À ce titre, ainsi qu’on avait pu le relever à l’époque de Nouveau Roman (cette pièce de 2012 sur le groupe littéraire des Éditions de Minuit), la persona des acteurs rajoute une couche de lecture à la pièce : Saldana, Foïs, Clichet et Paul Kircher (qui joue Koltès), pour ne citer que ces quatre-ci, habitent la scène, forts de leur passé de comédiens et forts aussi du choix d’Honoré de ne pas les travestir ou les faire ressembler à leurs modèles. Par suite, la mémoire du spectateur charrie alors tout ce qui est connu de la trajectoire de ces interprètes : la carrière de performeuse ou de membre de la compagnie du Zerep pour Saldana, la capacité à agir dans un registre très auteuriste ou très populaire de Foïs, les ruptures de rythme et l’ironie de Clichet, la fragilité post-adolescente et l’habituelle mélange de moue et de morgue de Kircher. Passionnante, cette stratification, combinée au tombeau (au sens littéraire) dédié aux six artistes, fait possiblement des Idoles un spectacle qui s’apprécie mieux avec un certain bagage, limite éventuelle de la proposition, bien que l’enthousiasme du public (toutes générations confondues) batte un peu en brèche cette crainte.

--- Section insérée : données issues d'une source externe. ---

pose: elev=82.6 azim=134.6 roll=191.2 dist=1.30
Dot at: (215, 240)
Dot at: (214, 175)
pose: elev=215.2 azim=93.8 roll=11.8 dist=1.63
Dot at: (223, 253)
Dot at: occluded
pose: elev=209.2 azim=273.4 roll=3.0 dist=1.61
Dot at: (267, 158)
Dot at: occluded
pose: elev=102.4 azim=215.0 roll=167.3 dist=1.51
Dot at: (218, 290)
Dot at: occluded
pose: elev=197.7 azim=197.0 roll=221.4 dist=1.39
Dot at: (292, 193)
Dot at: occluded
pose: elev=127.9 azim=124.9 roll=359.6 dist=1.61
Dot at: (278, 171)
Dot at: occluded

Au-delà de la réactivation des œuvres passées, la pièce entend mettre au jour quelques-uns des éternels débats qui traversèrent cette période et cette communauté, et dont on n’est, parfois, pas encore sorti : faire état ou non de son homosexualité ? (Demy se voyant reprocher de ne jamais en avoir parlé), la maladie doit-elle infuser ou non dans la création ? faut-il être un activiste ou bien taire sa situation ? importe-t-il de se mobiliser et de donner à voir sa condition ? Ces interrogations donnent lieu à des dialogues graves, à la tonalité plus politique (Demy reprochant à Guibert et Collard d’avoir donné au public ce qu’il voulait exactement voir : des figures sacrificielles) ; voire à des parallèles glaçants quand, après avoir déploré la dérive vers l’extrême-droite de certains intellectuels progressistes (un récent passage de Renaud Camus est lu par Lagarce, qui, de son vivant, l’admirait), un des personnages se demande si l’homosexualité ne serait pas un vrai rempart contre le fascisme ou bien si l’épidémie de sida ne serait pas comparable au virus de l’extrême-droite.
Aussi captivants soient-ils, ces développements s’avèrent souvent trop brefs, le grotesque et l’humour reprenant le dessus, certes comme la vie, mais aussi comme si Honoré ne faisait pas suffisamment confiance à son public et se sentait obligé d’en rajouter dans ce registre, au risque même du parasitage (la tirade de Daney sur la cinéphilie dite en même temps que la diffusion d’un film montrant Kircher-Koltès déambulant dans un couloir de drague). Mieux proportionné, le spectacle aurait été encore meilleur.